(Records in a dataset)
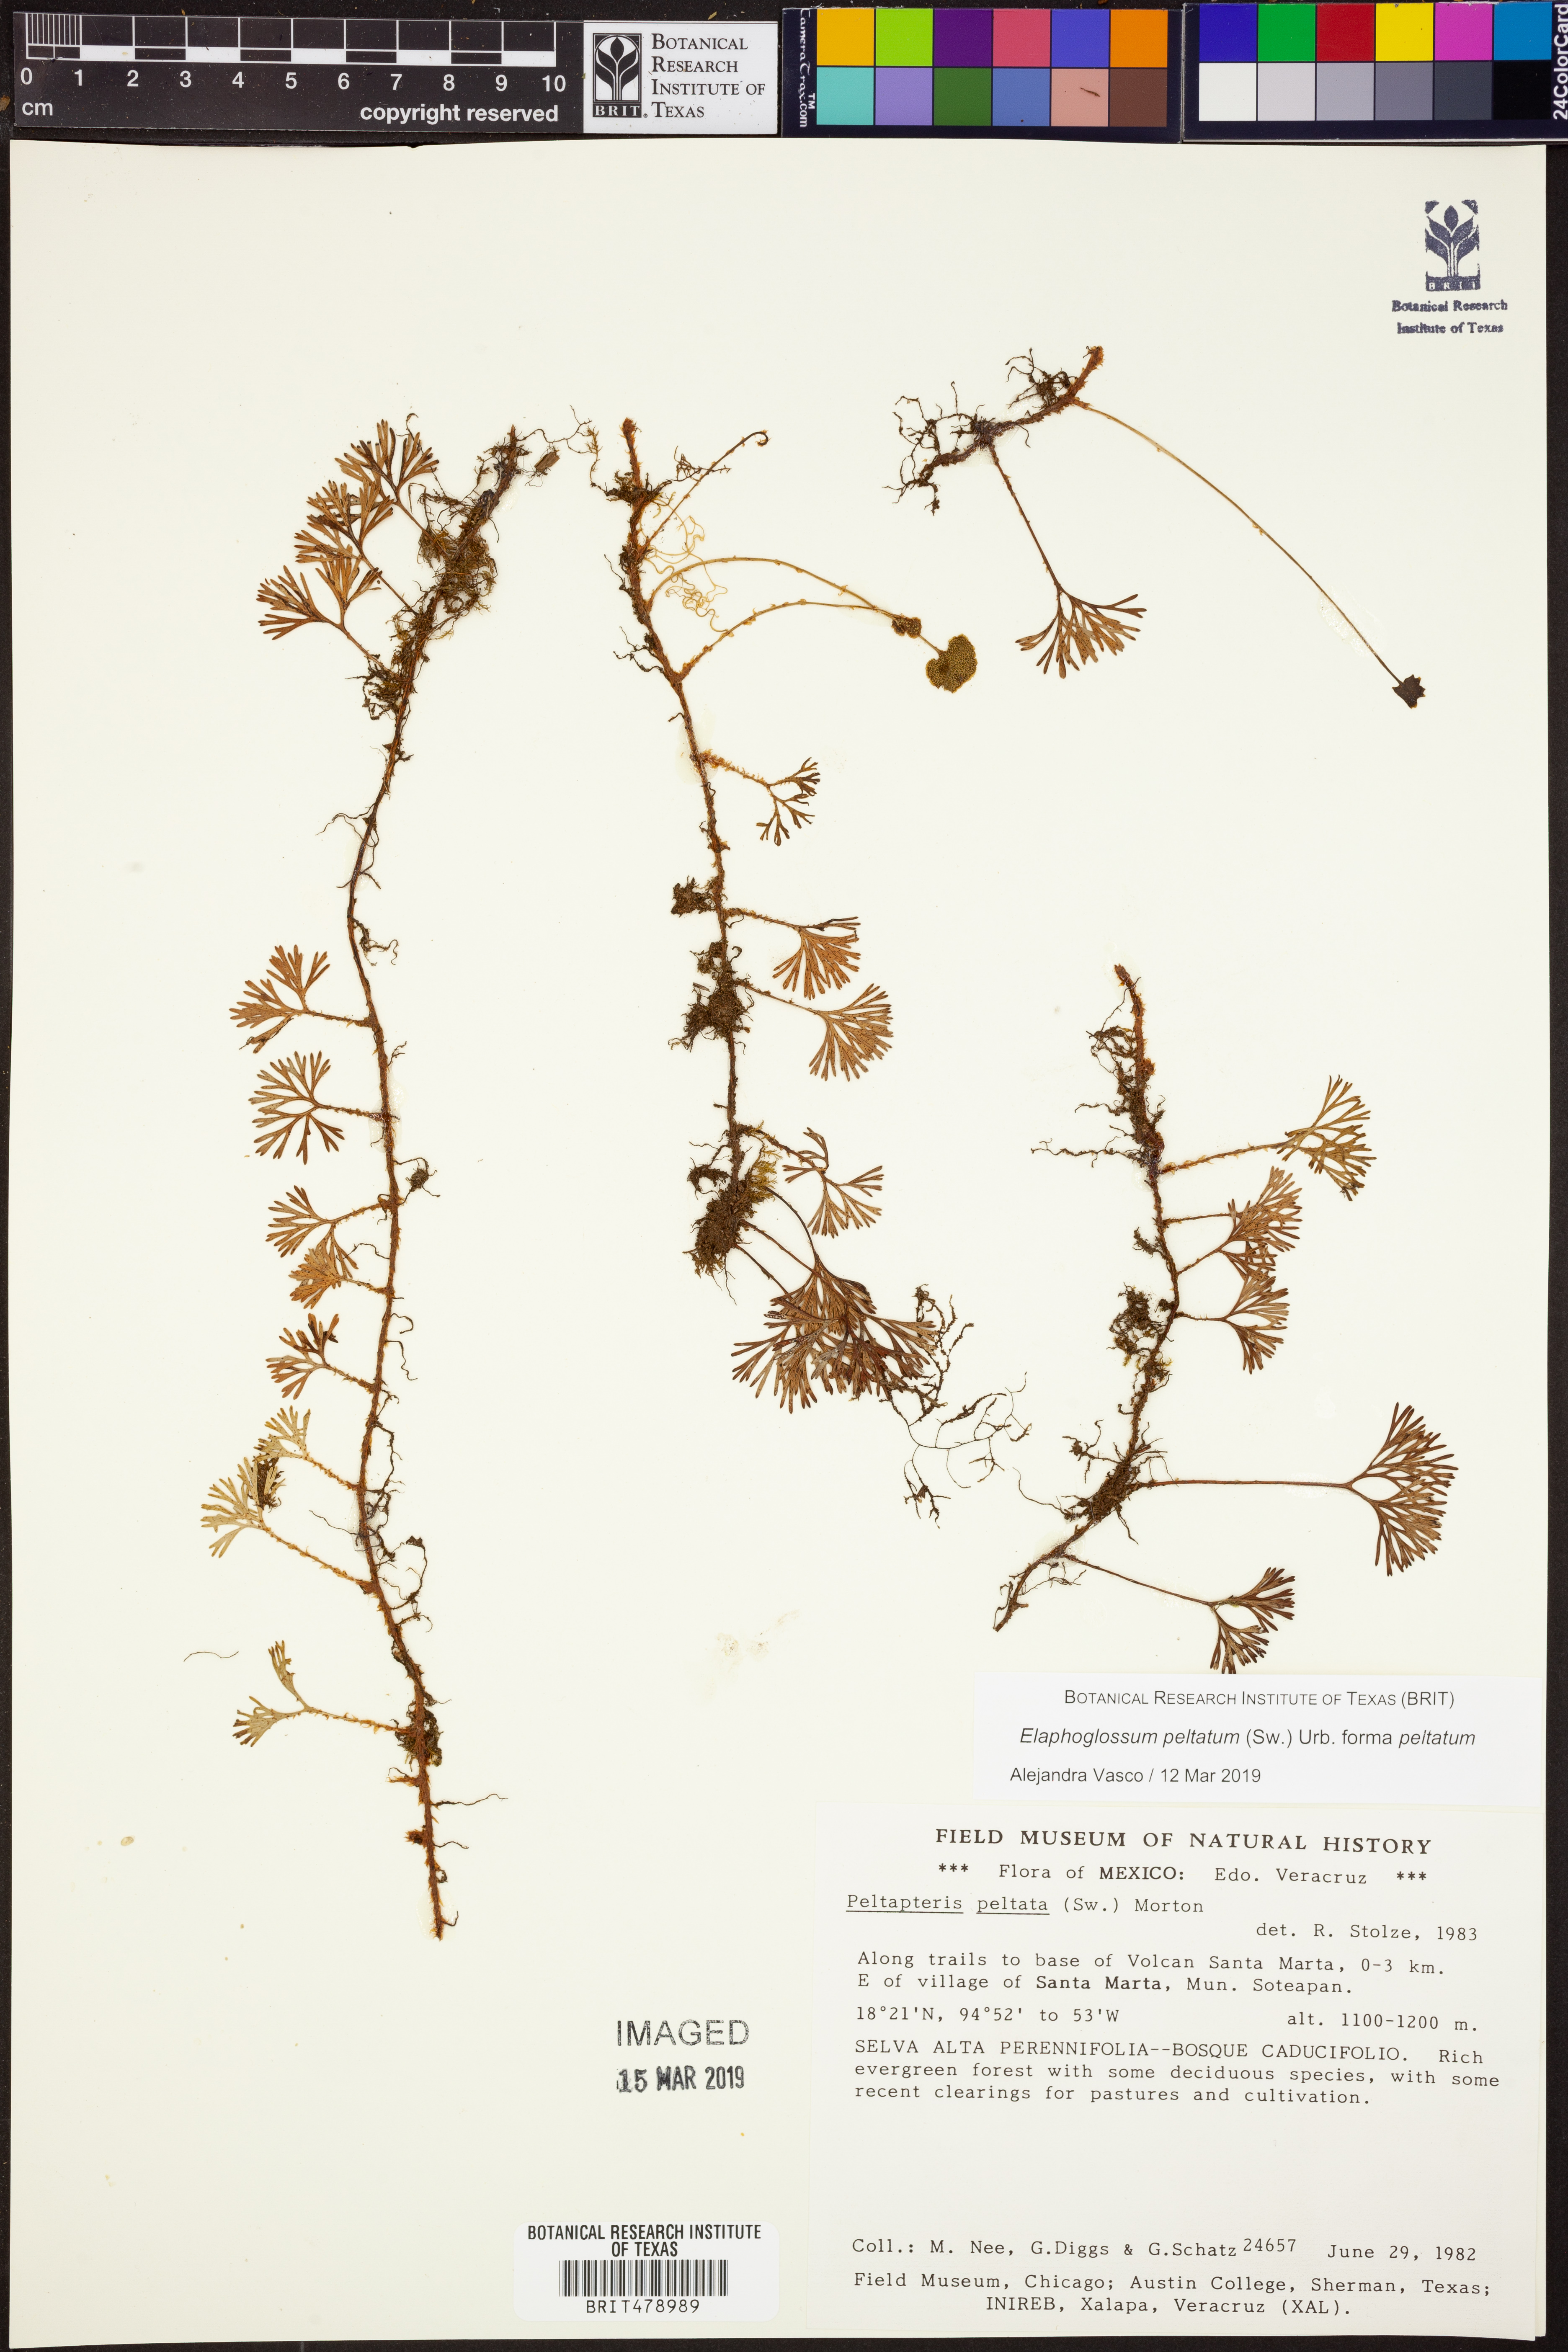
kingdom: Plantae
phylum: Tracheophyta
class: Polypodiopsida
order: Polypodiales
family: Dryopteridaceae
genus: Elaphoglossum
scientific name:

Exercise objective
Copy every line of text from the records above word for word, leaving out the pictures.

Result for this task
kingdom: Plantae
phylum: Tracheophyta
class: Polypodiopsida
order: Polypodiales
family: Dryopteridaceae
genus: Elaphoglossum
scientific name:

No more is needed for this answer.